Howto guide for Talos secret rotation

[james-callahan]

The machine config has several secrets in it: for each secret, there should be a documented procedure for rotating it (preferably without cluster downtime):

• cluster.secret
• secret.bootstraptoken
• secret.secretboxencryptionsecret
• trustdinfo.token
• certs.etcd.key (and .crt would need to be updated to match)
• certs.k8s.key (and .crt would need to be updated to match)
• certs.k8saggregator.key (and .crt would need to be updated to match)
• certs.k8sserviceaccount.key (also at least for our deployment, any change here would need to be synchronised with AWS federation)
• certs.os.key

An example proceduce might be as simple as:

1. Generate a new token
2. Set the token in your control plane's machineconfig/userdata
3. At this point, nodes using the old value will be unable to join the cluster
4. Set the token in your config for new nodes

Or perhaps some way of generating a second secret; installing it as an alternative; rolling all nodes; and then removing the old secret.

[smira]

You can rotate any of that in a non-graceful way.

Talos and Kubernetes API CAs support graceful rotation today.

[james-callahan]

You can rotate any of that in a non-graceful way.

What do you mean by non-graceful?

If that implies a cluster outage then that seems to be a non-starter;
e.g. I can imagine a non-graceful rotation of the etcd CA would result in nodes being unable to form consensus for some brief period

Talos and Kubernetes API CAs support graceful rotation today.

That's good! From my list above that would take care of certs.os.key and certs.k8s.key right?

[smira]

If that implies a cluster outage then that seems to be a non-starter;
e.g. I can imagine a non-graceful rotation of the etcd CA would result in nodes being unable to form consensus for some brief period

Yes, that's the state of things.

Kubernetes and Talos CAs are the only two secrets which might need to be rotated e.g. if talosconfig or kubeconfig leaks out, it's hard to imagine same for the etcd CA.

[james-callahan]

Kubernetes and Talos CAs are the only two secrets which might need to be rotated e.g. if talosconfig or kubeconfig leaks out, it's hard to imagine same for the etcd CA.

Sure etcd is a bit rare-er; but I assume the secret exists for a reason?
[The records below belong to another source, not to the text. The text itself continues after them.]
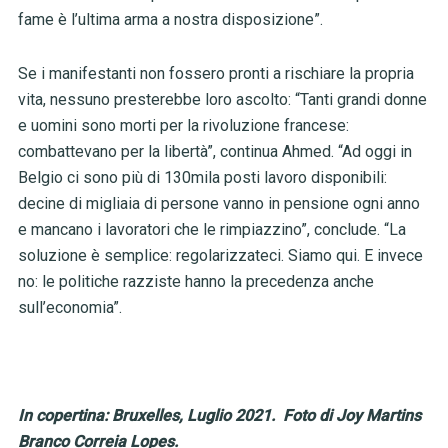
fame è l’ultima arma a nostra disposizione”.
Se i manifestanti non fossero pronti a rischiare la propria
vita, nessuno presterebbe loro ascolto: “Tanti grandi donne
e uomini sono morti per la rivoluzione francese:
combattevano per la libertà”, continua Ahmed. “Ad oggi in
Belgio ci sono più di 130mila posti lavoro disponibili:
decine di migliaia di persone vanno in pensione ogni anno
e mancano i lavoratori che le rimpiazzino”, conclude. “La
soluzione è semplice: regolarizzateci. Siamo qui. E invece
no: le politiche razziste hanno la precedenza anche
sull’economia”.
In copertina: Bruxelles, Luglio 2021. Foto di Joy Martins
Branco Correia Lopes.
I would consider certs.k8sserviceaccount.key to be quite critical for our use case: it's used to establish trust between our cluster and external authentication systems (such as AWS via IRSA): how would I rotate that?

The cluster secret and bootstrap token: wouldn't knowing them allow anyone to join a node to the cluster?

[smira]

See my answer above - every secret can be rotated, and Talos will propagate the change down, but the question of gracefulness requires a separate investigation for each one of these.

[JacobMillward]

Is there a guide anywhere on how to do this non-graceful possibly-has-downtime rotation of these certs?